Tour de Fleece 2011: The Slacker Version

I did the Tour de Fleece last year for the first time, and spun pretty much every day. In the process I managed to give myself a delightful case of tendonitis in my right elbow that lasted well into the winter (much credit for that goes to endless rounds of snow shovelling). I hadn’t touched my spindles since then. I was going to ignore the Tour this year, but then I gave in to peer pressure from my fellow spinners in the Completely Pointless and Arbitrary Group group on Ravelry and joined Team Bacon Cakewaffle once again.

My primary goals this time around are to get back into spinning, and not injure myself. Also, to eat bacon. So far I have succeeded on all points. I’m not spinning every day, but try to pick up a spindle and do a bit here and there when I can.

This photo shows my progress after my first day of spinning, which was technically Day 3 of the Tour. On the left is some hand-dyed blue Polwarth from Sheep and Spindle , on a small Bosworth spindle. On the right is a purple 50/50 Superwash Merino and Tencel blend from Fiber Optic Yarns that I bought last year at the Sheep and Wool Festival in Rhinebeck. The colour is called Ruby Slippers BATIK. It’s on a Jesh spindle.
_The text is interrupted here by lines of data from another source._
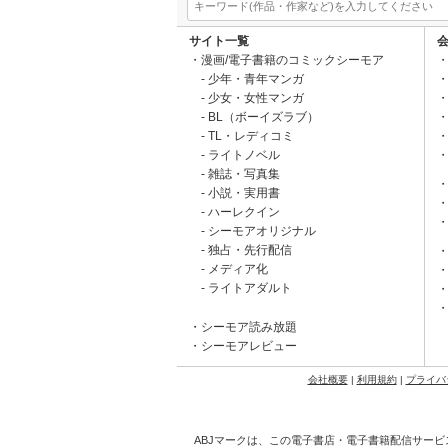
サイト一覧
漫画/電子書籍のコミックシーモア
少年・青年マンガ
少女・女性マンガ
BL（ボーイズラブ）
TL・レディコミ
ライトノベル
雑誌・写真集
小説・実用書
ハーレクイン
シーモアオリジナル
独占・先行配信
メディア化
ライトアダルト
シーモア読み放題
シーモアレビュー
会社概要
|
利用規約
|
プライバ
ABJマークは、この電子書店・電子書籍配信サービ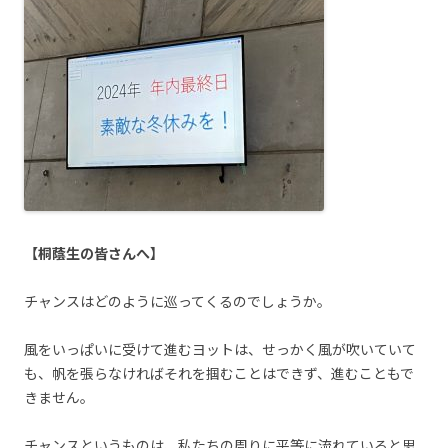
【桐蔭生の皆さんへ】
チャンスはどのように巡ってくるのでしょうか。
風をいっぱいに受けて進むヨットは、せっかく風が吹いていて
も、帆を張らなければそれを掴むことはできず、進むこともで
きません。
チャンスというものは、私たちの周りに平等に流れていると思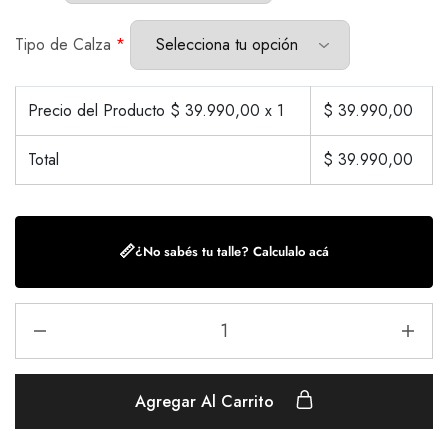
Tipo de Calza
*
Precio del Producto $
39.990,00
x 1
$
39.990,00
Total
$
39.990,00
📏
¿No sabés tu talle? Calculalo acá
Agregar Al Carrito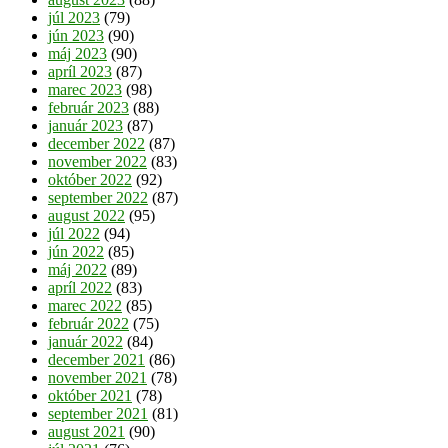
júl 2023
(79)
jún 2023
(90)
máj 2023
(90)
apríl 2023
(87)
marec 2023
(98)
február 2023
(88)
január 2023
(87)
december 2022
(87)
november 2022
(83)
október 2022
(92)
september 2022
(87)
august 2022
(95)
júl 2022
(94)
jún 2022
(85)
máj 2022
(89)
apríl 2022
(83)
marec 2022
(85)
február 2022
(75)
január 2022
(84)
december 2021
(86)
november 2021
(78)
október 2021
(78)
september 2021
(81)
august 2021
(90)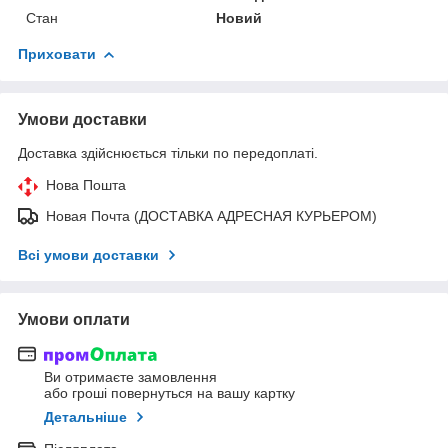
Стан
Новий
Приховати
Умови доставки
Доставка здійснюється тільки по передоплаті.
Нова Пошта
Новая Почта (ДОСТАВКА АДРЕСНАЯ КУРЬЕРОМ)
Всі умови доставки
Умови оплати
Ви отримаєте замовлення
або гроші повернуться на вашу картку
Детальніше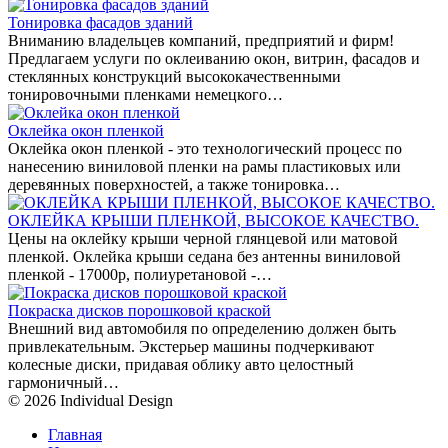
Тонировка фасадов зданий
Вниманию владельцев компаний, предприятий и фирм!
Предлагаем услуги по оклеиванию окон, витрин, фасадов и
стеклянных конструкций высококачественными
тонировочными пленками немецкого…
Оклейка окон пленкой
Оклейка окон пленкой - это технологический процесс по
нанесению виниловой пленки на рамы пластиковых или
деревянных поверхностей, а также тонировка…
ОКЛЕЙКА КРЫШИ ПЛЕНКОЙ, ВЫСОКОЕ КАЧЕСТВО.
Цены на оклейку крыши черной глянцевой или матовой
пленкой. Оклейка крыши седана без антенны виниловой
пленкой - 17000р, полиуретановой -…
Покраска дисков порошковой краской
Внешний вид автомобиля по определению должен быть
привлекательным. Экстерьер машины подчеркивают
колесные диски, придавая облику авто целостный
гармоничный…
© 2026 Individual Design
Главная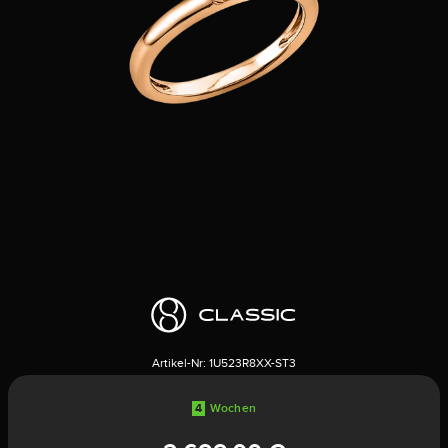
Artikel-Nr:
1U523R8XX-ST3
4
Wochen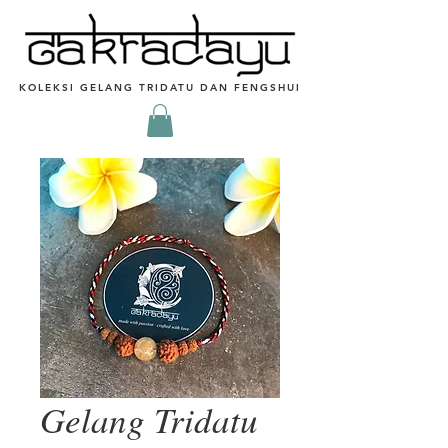
KOLEKSI GELANG TRIDATU DAN FENGSHUI
Gelang Tridatu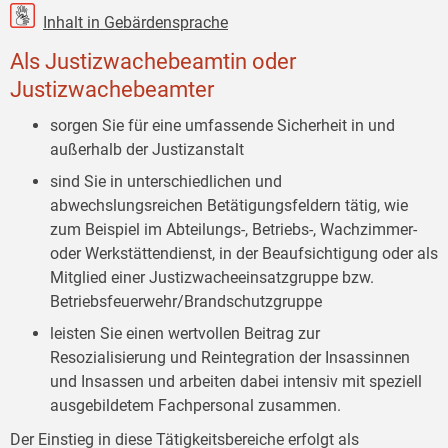
Inhalt in Gebärdensprache
Als Justizwachebeamtin oder
Justizwachebeamter
sorgen Sie für eine umfassende Sicherheit in und
außerhalb der Justizanstalt
sind Sie in unterschiedlichen und
abwechslungsreichen Betätigungsfeldern tätig, wie
zum Beispiel im Abteilungs-, Betriebs-, Wachzimmer-
oder Werkstättendienst, in der Beaufsichtigung oder als
Mitglied einer Justizwacheeinsatzgruppe bzw.
Betriebsfeuerwehr/Brandschutzgruppe
leisten Sie einen wertvollen Beitrag zur
Resozialisierung und Reintegration der Insassinnen
und Insassen und arbeiten dabei intensiv mit speziell
ausgebildetem Fachpersonal zusammen.
Der Einstieg in diese Tätigkeitsbereiche erfolgt als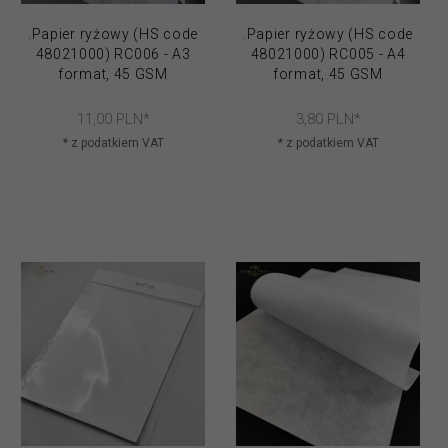
.Papier ryżowy (HS code
.Papier ryżowy (HS code
48021000) RC006 - A3
48021000) RC005 - A4
format, 45 GSM
format, 45 GSM
11,
00
PLN*
3,
80
PLN*
* z podatkiem VAT
* z podatkiem VAT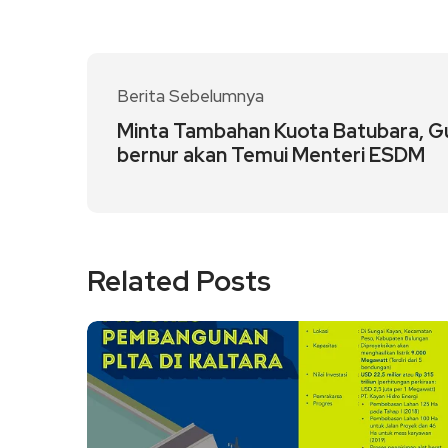
Berita Sebelumnya
Minta Tambahan Kuota Batubara, G
bernur akan Temui Menteri ESDM
Related Posts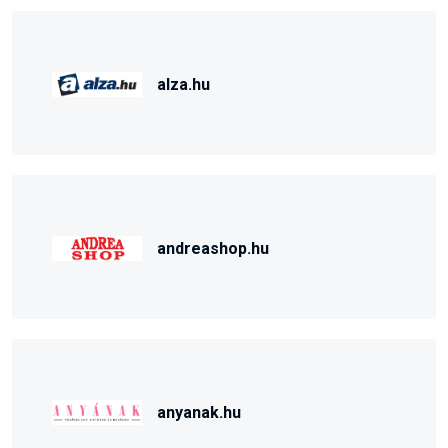
alza.hu
andreashop.hu
anyanak.hu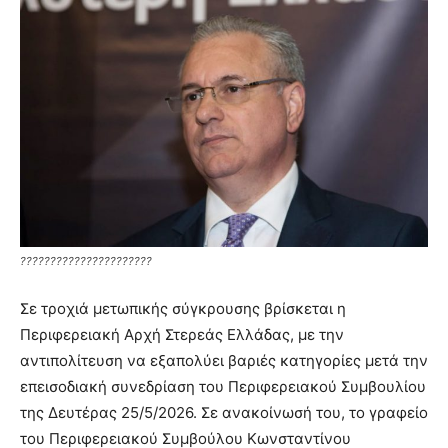
??????????????????????
Σε τροχιά μετωπικής σύγκρουσης βρίσκεται η
Περιφερειακή Αρχή Στερεάς Ελλάδας, με την
αντιπολίτευση να εξαπολύει βαριές κατηγορίες μετά την
επεισοδιακή συνεδρίαση του Περιφερειακού Συμβουλίου
της Δευτέρας 25/5/2026. Σε ανακοίνωσή του, το γραφείο
του Περιφερειακού Συμβούλου Κωνσταντίνου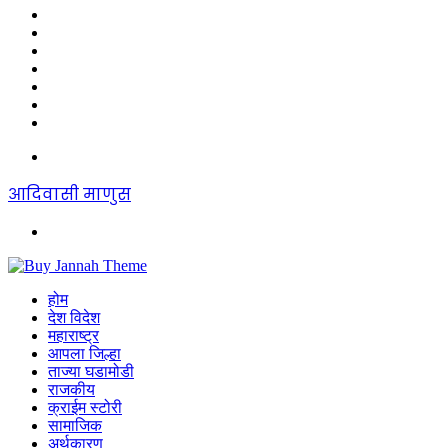
Sidebar
Random
Article
Log
In
Instagram
YouTube
Twitter
Facebook
Menu
आदिवासी माणुस
Search
for
होम
देश विदेश
महाराष्ट्र
आपला जिल्हा
ताज्या घडामोडी
राजकीय
क्राईम स्टोरी
सामाजिक
अर्थकारण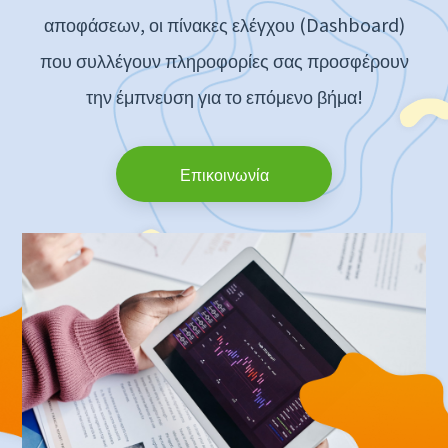
αποφάσεων, οι πίνακες ελέγχου (Dashboard)
που συλλέγουν πληροφορίες σας προσφέρουν
την έμπνευση για το επόμενο βήμα!
Επικοινωνία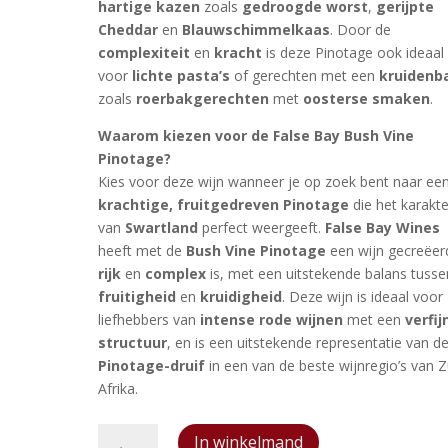
hartige kazen
zoals
gedroogde worst
,
gerijpte
Cheddar
en
Blauwschimmelkaas
. Door de
complexiteit
en
kracht
is deze Pinotage ook ideaal
voor
lichte pasta’s
of gerechten met een
kruidenb
zoals
roerbakgerechten
met
oosterse smaken
.
Waarom kiezen voor de False Bay Bush Vine
Pinotage?
Kies voor deze wijn wanneer je op zoek bent naar ee
krachtige, fruitgedreven Pinotage
die het karakte
van
Swartland
perfect weergeeft.
False Bay Wines
heeft met de
Bush Vine Pinotage
een wijn gecreëer
rijk
en
complex
is, met een uitstekende balans tusse
fruitigheid
en
kruidigheid
. Deze wijn is ideaal voor
liefhebbers van
intense rode wijnen
met een
verfij
structuur
, en is een uitstekende representatie van d
Pinotage-druif
in een van de beste wijnregio’s van Z
Afrika.
False
In winkelmand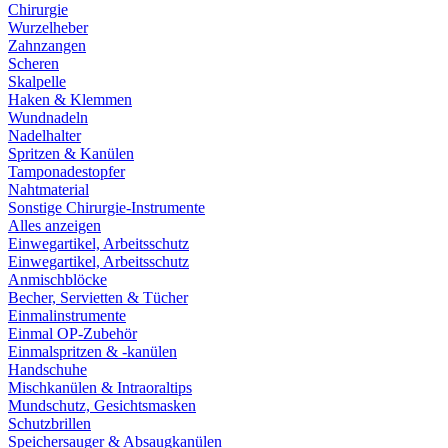
Chirurgie
Wurzelheber
Zahnzangen
Scheren
Skalpelle
Haken & Klemmen
Wundnadeln
Nadelhalter
Spritzen & Kanülen
Tamponadestopfer
Nahtmaterial
Sonstige Chirurgie-Instrumente
Alles anzeigen
Einwegartikel, Arbeitsschutz
Einwegartikel, Arbeitsschutz
Anmischblöcke
Becher, Servietten & Tücher
Einmalinstrumente
Einmal OP-Zubehör
Einmalspritzen & -kanülen
Handschuhe
Mischkanülen & Intraoraltips
Mundschutz, Gesichtsmasken
Schutzbrillen
Speichersauger & Absaugkanülen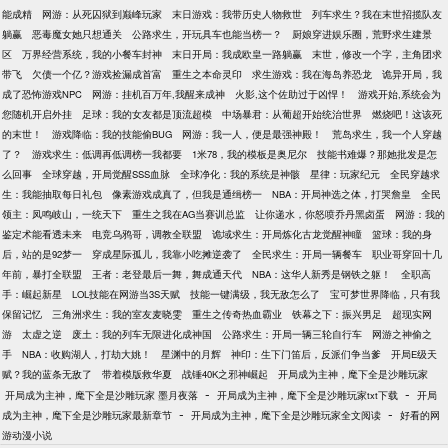
能成精
网游：从死囚狱到巅峰玩家
末日游戏：我带历史人物救世
列车求生？我在末世招揽队友
躺赢
恶毒魔女她只想通关
公路求生，开玩具车也能当榜一？
厨娘穿进娱乐圈，荒野求生建景
区
万界经营系统，我的小餐车封神
末日开局：我成欧皇一路躺赢
末世，修改一个字，主角团求
带飞
欠债一个亿？游戏捡漏成首富
重生之本命灵印
求生游戏：我在海岛养恐龙
诡异开局，我
成了恐怖游戏NPC
网游：挂机百万年,我醒来成神
火影,这个佐助过于凶悍！
游戏开始,系统会为
您随机开启外挂
足球：我的女友都是顶流超模
中场暴君：从葡超开始统治世界
燃烧吧！这该死
的末世！
游戏降临：我的技能偷BUG
网游：我一人，便是最强神殿！
荒岛求生，我一个人穿越
了？
游戏求生：低调再低调榜一我都要
1米78，我的模板是奥尼尔
技能书难爆？那她批发是怎
么回事
全球穿越，开局觉醒SSS血脉
全球净化：我的系统是神骸
星律：玩家纪元
全民穿越求
生：我能抽取每日礼包
像素游戏成真了，但我是通缉榜一
NBA：开局神选之体，打哭詹皇
全民
领主：凤鸣岐山，一统天下
重生之我在AG当赛训总监
让你递水，你怒喷乔丹黑卤蛋
网游：我的
鉴定术能看透未来
电竞乌鸦哥，调教全联盟
诡域求生：开局炼化古龙觉醒神瞳
篮球：我的身
后，站的是92梦一
穿成星际孤儿，我靠小吃摊逆袭了
全民求生：开局一辆餐车
职业哥穿回十几
年前，暴打全联盟
王者：老登最后一舞，舞成通天代
NBA：这华人新秀是钢铁之躯！
全职高
手：崛起新星
LOL技能在网游当3S天赋
技能一键满级，我无敌怎么了
宝可梦世界降临，只有我
保留记忆
三角洲求生：我的室友麦晓雯
重生之传奇热血霸业
铁幕之下：振兴男足
超现实网
游
太虚之逆
废土：我的列车无限进化成神国
公路求生：开局一辆三轮自行车
网游之神偷之
手
NBA：收购湖人，打劫大姚！
星渊中的月辉
神印：生下门笛后，反派们争当爹
开局E级天
赋？我的蓝条无敌了
带着模版救华夏
战锤40K之邪神崛起
开局成为主神，麾下全是沙雕玩家
-
-
开局成为主神，麾下全是沙雕玩家 墨月夜落
开局成为主神，麾下全是沙雕玩家txt下载
开局
-
-
成为主神，麾下全是沙雕玩家最新章节
开局成为主神，麾下全是沙雕玩家全文阅读
好看的网
游动漫小说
Blue Polwarth and Purple Merino/tencel blend

Today is Day 16 of the Tour. Since the above photo was taken, I’ve done a little spinning here and there – at home, at the local Timmie’s, and even at my quilt group meeting (they are very tolerant of my lack of quilting in their presence). Here is how far I’ve gotten:

Blue Polwarth, TDF day 16

I have 115 grams of this fibre. I think I’ve used up about a quarter of it. So far it’s been a dream to spin. I am planning a 2-ply that I suspect will end up as a lace weight, or a light fingering weight. I hope it ends up being enough for a small shawl.

The Tour de Fleece – The Finish Line

The Tour de Fleece ended on Sunday (July 25), and while I didn’t get as much done during the tour as I had hoped, I did manage to finish plying this yarn.

This is 100g of Louet Coopworth roving, spun and plied on spindles into about 131.8 m of yarn that is about a DK weight (11 wpi). I have another 100g in a dark grey/brown that I hope to spin to the same thickness, which should give me plenty of yarn to knit up a nice, warm hat for winter.

Here is a close-up shot.

I’m pretty happy with the consistency, although I did have a bit of trouble with this roving. It doesn’t draft smoothly – the fibre really sticks together. But still, it was great practice.

I had a great time participating in the Tour de Fleece. I learned a lot, and was greatly encouraged by seeing what other people are able to do with their spindles (and wheels). I feel so inspired to try different fibres and techniques, and to see where I can go using such a simple tool. And although it’s unlikely that they will see this, I want to extend a thank-you to the people who organized and ran the Tour de Fleece this year and made it so much fun. And to the other people who participated and shared their beautiful work.